Troszkę zboczyliśmy chyba z pomocy dla mnie Po napisaniu, że reklamacja została uznana zapytałem się o Wasze propozycje dla mnie odnośnie wybrania nowej wędki. Podałem, że na kuter preferowałbym dł. powyżej 300cm oraz na jakie przynęty będę łowił. Na początku padły super propozycje. A później:
Tomek88, może przyjrzysz się tej ofercie:
Niżej fotki (zrzuty) z jeszcze ciepłego katalogu. Same nowości.
W klubie megavega 5% rabatu, na wszystkie poniższe modele, od najniższych cen na rynku.
...
...
...
Z całym szacunkiem dla kolegi zdrowaczekolada, ale nie rozumiem tego co napisałeś. Przecież to mi w niczym nie pomoże.
Później Tomek88 pisze:
Wszystko ładnie pięknie, ale to rzutów multiplikatorem a szczególnie z łodzi nieporęczny jest długi kij bez względu czy to mała czy duża łajba. Chodzi o moment rzutu, castingowcy wiedzą o co kaman.

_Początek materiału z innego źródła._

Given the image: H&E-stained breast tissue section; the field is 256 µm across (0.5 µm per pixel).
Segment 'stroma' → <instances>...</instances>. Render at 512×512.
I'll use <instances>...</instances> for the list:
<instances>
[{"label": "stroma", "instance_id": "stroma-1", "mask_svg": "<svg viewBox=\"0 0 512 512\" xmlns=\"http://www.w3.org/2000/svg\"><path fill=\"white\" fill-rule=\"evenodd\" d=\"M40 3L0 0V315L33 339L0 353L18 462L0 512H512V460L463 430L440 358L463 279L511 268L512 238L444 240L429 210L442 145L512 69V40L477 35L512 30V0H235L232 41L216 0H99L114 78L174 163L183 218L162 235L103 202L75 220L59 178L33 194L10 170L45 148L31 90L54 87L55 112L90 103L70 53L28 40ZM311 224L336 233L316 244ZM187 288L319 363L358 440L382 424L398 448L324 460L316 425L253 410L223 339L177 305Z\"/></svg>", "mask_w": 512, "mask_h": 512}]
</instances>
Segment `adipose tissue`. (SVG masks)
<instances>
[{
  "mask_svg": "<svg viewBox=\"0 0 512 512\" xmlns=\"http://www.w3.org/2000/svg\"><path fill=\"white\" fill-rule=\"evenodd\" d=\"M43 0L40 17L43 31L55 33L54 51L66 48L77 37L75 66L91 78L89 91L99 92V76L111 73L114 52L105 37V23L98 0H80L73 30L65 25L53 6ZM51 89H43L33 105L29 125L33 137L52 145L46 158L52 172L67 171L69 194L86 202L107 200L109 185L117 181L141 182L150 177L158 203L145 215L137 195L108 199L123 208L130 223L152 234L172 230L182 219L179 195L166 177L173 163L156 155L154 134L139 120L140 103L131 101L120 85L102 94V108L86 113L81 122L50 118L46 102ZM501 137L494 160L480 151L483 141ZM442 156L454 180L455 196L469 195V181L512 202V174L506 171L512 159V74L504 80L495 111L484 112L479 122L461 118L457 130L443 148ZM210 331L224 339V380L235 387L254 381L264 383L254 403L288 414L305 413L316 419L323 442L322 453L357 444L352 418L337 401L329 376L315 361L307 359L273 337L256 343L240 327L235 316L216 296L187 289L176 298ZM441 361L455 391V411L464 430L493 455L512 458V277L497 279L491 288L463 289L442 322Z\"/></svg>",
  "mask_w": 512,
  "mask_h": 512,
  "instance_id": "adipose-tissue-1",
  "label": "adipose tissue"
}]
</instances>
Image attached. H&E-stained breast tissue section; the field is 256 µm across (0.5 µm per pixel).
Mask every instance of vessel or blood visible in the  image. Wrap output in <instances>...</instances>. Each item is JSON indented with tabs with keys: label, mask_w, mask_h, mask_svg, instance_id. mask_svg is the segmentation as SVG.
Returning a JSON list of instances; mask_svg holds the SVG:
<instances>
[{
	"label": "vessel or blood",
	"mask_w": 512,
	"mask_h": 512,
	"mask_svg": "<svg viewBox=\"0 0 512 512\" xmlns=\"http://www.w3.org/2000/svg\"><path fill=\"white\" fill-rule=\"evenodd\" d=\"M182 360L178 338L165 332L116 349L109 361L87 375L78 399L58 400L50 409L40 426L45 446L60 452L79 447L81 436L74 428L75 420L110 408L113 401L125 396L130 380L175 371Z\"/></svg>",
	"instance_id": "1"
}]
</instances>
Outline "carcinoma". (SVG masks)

Przecież ja nie szukam wędki na łódkę tylko na kuter. Stosuję tylko i wyłącznie kołowrotki o szpuli stałej. Pisałem o tym na samym początku.
W końcu normalna wypowiedz trzymająca się mojej prośby (temat jest o wędkach więc nie napiszę, że nie na temat):
Witam,
Tylko kilka uwag do wypowiedzi Tomka 88
- w żadnym z postów kol. Cudak nie deklarował posługiwania
się multiplikatorem
- niezgadzam się również z opinią, że kije o tej długości są nieporęczne.
Wszystko zależy od umiejętności wędkarza a burta i rufa to są świetne miejsca
i do jeszcze dłuższych wędek
- nie wiem co oznacza zwrot "kaman'
- nie jestem handlowcem ani przedstawicielem firmy RHINO.
Tak więc prosiłbym o bardziej precyzyjne wypowiedzi.
Podzieliłem się tylko swoim doświadczeniem z używania tej wędki
ale teraz zastanawiam się czy było warto?
Pozdrawiam
I jak zwykle bywa w takich momentach na rożnych forach, rodzi się dyskusja, która mi w żadnym stopniu nie pomoże
Bardzo dziękuję wszystkim za pomoc i jeśli kogoś w jakimś stopniu obraziłem lub uraziłem to przepraszam. Nadal oczekuję Waszych propozycji jeśli ktoś jest chętny mi pomóc. Za co serdecznie dziękuję.